→ 読む文章:

((

本田圭佑の経験論「年齢よりも大切なのは、自分を成長させる"経験"」【本田思考。⑩】

本田圭佑は、言葉を使うことで、自らをインスパイアし、世界にサプライズを起こす。その脳にはどんな言葉=「本田思考。」が隠されているのだろうか。


僕のフィジカルは、まったく衰えていない

10月になっても、僕の新しい所属チームは決まらなかった。以前の僕なら焦りもあったかもしれない。でも今の僕は、理想を放棄してまでチーム選びをするつもりはない。妥協するくらいなら、2〜3ヵ月"浪人"するのも悪くないと思っている。

33歳の選手と契約することを馬鹿げたことだと思う人もいるかもしれない。だが、僕のフィジカルは、まったく衰えていない。科学的トレーニングの進化によって、アスリートの寿命は大幅に伸びた。僕自身、この3〜4年でフィジカル的に落ちている数値はない。持久力はむしろ伸びているくらいだ。

さらに経験値も飛躍的に増えている。ビジネスをやり、さらにカンボジアの監督をしていることで、サッカーの見え方も大きく変わってきた。以前は、せいぜい監督の視点しか持つことができなかったが、今はさらに上の視点からサッカーを見ている。GMやチーム経営者、あるいはサッカー協会の視点。なぜこの監督を選ぶのか。予算をどう使うのか。どのくらいの期間でチームを完成させるのか。そういったことまで考えることで、よりチームに貢献するプレーができるようになった。

))

→ 課題の説明:
a - 本文によると、本田圭佑の体力面でこの3〜4年にむしろ伸びているのは何ですか。
b - 本文を「10月になっても、僕の新しい」から始めて「はむしろ伸びているくらいだ。」まで、一字も変えずに書き写してください。

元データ
((

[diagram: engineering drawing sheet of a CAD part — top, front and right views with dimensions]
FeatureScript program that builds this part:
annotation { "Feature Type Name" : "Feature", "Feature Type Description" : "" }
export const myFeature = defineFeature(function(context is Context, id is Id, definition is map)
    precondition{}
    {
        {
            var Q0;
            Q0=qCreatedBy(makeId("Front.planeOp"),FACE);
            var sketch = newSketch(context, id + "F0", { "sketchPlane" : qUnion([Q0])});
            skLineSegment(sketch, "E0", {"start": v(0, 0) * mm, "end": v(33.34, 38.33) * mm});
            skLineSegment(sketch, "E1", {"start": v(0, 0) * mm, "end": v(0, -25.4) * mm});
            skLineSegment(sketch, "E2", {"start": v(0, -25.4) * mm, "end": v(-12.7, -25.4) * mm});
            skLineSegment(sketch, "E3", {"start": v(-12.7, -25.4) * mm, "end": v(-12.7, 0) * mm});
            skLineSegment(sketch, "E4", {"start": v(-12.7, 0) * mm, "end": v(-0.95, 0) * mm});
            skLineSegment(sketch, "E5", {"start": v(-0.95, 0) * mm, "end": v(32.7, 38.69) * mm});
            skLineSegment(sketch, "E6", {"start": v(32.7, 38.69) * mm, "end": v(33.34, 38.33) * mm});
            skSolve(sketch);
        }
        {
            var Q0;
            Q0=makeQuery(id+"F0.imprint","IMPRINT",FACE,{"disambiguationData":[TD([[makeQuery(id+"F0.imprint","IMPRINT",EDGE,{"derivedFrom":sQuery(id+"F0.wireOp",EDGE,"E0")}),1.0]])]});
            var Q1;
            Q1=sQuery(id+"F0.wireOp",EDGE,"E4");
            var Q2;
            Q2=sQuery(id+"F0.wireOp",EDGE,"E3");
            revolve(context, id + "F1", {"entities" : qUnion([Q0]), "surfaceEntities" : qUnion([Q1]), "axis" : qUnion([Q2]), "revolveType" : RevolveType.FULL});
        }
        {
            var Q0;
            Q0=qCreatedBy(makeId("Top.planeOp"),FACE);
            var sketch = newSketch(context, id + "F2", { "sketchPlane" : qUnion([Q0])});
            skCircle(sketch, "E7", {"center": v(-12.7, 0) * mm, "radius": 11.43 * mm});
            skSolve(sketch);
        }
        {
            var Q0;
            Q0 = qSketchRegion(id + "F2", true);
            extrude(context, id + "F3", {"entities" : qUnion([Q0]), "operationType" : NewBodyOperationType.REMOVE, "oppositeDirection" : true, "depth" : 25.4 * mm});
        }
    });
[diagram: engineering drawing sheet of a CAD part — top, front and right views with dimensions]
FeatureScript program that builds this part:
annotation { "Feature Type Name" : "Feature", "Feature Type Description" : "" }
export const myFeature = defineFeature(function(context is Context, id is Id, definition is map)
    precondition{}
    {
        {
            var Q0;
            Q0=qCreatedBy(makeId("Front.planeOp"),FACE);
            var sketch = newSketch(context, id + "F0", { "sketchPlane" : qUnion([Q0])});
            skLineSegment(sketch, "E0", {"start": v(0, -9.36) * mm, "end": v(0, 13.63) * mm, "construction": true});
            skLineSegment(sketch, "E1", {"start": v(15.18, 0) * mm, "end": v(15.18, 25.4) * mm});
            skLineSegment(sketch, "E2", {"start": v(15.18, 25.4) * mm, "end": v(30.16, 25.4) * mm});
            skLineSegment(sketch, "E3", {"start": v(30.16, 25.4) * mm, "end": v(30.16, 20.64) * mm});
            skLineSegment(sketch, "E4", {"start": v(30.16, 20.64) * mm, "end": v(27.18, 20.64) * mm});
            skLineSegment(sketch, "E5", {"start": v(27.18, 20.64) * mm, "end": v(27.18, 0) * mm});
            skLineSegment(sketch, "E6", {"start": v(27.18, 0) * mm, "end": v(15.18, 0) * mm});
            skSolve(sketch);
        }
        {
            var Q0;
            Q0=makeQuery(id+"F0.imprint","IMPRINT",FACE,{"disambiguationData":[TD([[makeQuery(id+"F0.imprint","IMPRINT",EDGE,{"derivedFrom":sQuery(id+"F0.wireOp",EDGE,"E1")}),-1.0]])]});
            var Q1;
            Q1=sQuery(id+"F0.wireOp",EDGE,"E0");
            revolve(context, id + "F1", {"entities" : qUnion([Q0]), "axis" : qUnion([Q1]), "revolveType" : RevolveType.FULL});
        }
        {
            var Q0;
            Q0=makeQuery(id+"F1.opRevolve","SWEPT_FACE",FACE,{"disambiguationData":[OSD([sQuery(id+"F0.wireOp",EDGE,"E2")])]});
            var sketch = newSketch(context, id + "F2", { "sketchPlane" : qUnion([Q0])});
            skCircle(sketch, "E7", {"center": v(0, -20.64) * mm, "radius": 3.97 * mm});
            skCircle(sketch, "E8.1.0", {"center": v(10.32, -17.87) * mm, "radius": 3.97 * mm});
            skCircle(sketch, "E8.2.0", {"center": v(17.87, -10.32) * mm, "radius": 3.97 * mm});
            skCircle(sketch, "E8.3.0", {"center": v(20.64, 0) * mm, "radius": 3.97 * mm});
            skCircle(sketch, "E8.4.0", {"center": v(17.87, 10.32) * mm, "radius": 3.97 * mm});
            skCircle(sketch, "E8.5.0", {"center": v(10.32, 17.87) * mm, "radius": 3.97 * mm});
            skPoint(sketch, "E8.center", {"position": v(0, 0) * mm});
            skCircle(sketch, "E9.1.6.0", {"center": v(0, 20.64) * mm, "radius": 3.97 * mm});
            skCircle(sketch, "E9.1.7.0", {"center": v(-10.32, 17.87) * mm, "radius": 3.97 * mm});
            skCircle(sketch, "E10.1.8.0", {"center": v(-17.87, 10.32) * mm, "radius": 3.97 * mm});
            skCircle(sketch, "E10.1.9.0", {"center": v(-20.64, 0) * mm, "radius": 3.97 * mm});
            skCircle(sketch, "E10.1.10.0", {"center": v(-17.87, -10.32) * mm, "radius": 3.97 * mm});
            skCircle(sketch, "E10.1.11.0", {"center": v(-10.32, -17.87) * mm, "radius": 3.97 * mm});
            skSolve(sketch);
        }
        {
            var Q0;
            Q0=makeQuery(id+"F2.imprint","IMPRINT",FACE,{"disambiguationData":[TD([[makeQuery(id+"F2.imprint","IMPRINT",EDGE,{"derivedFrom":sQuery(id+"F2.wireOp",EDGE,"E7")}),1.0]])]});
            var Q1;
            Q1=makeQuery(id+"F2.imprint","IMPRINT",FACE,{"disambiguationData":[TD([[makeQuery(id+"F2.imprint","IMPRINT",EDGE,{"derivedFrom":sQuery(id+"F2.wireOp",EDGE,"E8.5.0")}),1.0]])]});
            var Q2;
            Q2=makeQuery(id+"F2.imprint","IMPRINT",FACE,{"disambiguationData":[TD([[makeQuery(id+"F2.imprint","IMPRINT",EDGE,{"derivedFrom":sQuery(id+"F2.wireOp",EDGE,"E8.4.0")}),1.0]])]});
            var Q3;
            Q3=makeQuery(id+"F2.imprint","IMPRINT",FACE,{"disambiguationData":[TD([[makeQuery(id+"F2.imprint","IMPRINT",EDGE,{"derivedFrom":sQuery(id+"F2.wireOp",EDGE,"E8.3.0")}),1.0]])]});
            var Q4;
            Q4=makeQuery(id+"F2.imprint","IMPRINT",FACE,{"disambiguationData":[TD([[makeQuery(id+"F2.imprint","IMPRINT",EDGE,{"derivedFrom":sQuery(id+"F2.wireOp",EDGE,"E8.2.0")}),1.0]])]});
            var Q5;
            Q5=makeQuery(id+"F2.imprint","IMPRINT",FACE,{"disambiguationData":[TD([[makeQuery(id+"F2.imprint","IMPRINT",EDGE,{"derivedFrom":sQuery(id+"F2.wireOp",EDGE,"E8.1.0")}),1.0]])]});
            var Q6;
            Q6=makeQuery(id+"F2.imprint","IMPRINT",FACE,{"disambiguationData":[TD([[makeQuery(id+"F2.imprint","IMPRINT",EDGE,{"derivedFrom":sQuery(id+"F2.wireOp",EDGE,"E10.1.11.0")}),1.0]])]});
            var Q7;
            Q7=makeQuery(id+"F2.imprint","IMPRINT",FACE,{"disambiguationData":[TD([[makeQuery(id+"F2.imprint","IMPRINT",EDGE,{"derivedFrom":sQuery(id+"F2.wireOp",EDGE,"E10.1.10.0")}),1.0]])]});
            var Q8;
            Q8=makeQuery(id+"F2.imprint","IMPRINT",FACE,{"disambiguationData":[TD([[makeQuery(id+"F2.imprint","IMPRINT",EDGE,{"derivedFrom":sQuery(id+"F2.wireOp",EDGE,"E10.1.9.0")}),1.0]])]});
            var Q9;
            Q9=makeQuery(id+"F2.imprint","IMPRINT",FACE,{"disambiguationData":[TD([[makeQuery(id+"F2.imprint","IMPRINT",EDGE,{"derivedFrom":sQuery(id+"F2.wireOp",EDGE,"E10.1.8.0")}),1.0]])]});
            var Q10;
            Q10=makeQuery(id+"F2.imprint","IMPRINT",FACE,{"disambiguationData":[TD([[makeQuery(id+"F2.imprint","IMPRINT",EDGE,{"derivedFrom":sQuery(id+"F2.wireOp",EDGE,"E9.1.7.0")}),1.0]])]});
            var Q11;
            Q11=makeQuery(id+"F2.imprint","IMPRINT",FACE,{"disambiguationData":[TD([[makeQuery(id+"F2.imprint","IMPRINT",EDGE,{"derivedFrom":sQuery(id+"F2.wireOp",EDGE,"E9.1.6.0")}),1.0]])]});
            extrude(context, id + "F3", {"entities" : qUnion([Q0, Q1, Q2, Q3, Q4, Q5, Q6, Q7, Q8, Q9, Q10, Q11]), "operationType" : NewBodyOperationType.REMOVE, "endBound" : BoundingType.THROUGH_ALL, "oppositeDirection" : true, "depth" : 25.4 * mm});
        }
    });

))

→ 答え:
a - 持久力です。

b -
10月になっても、僕の新しい所属チームは決まらなかった。以前の僕なら焦りもあったかもしれない。でも今の僕は、理想を放棄してまでチーム選びをするつもりはない。妥協するくらいなら、2〜3ヵ月"浪人"するのも悪くないと思っている。

33歳の選手と契約することを馬鹿げたことだと思う人もいるかもしれない。だが、僕のフィジカルは、まったく衰えていない。科学的トレーニングの進化によって、アスリートの寿命は大幅に伸びた。僕自身、この3〜4年でフィジカル的に落ちている数値はない。持久力はむしろ伸びているくらいだ。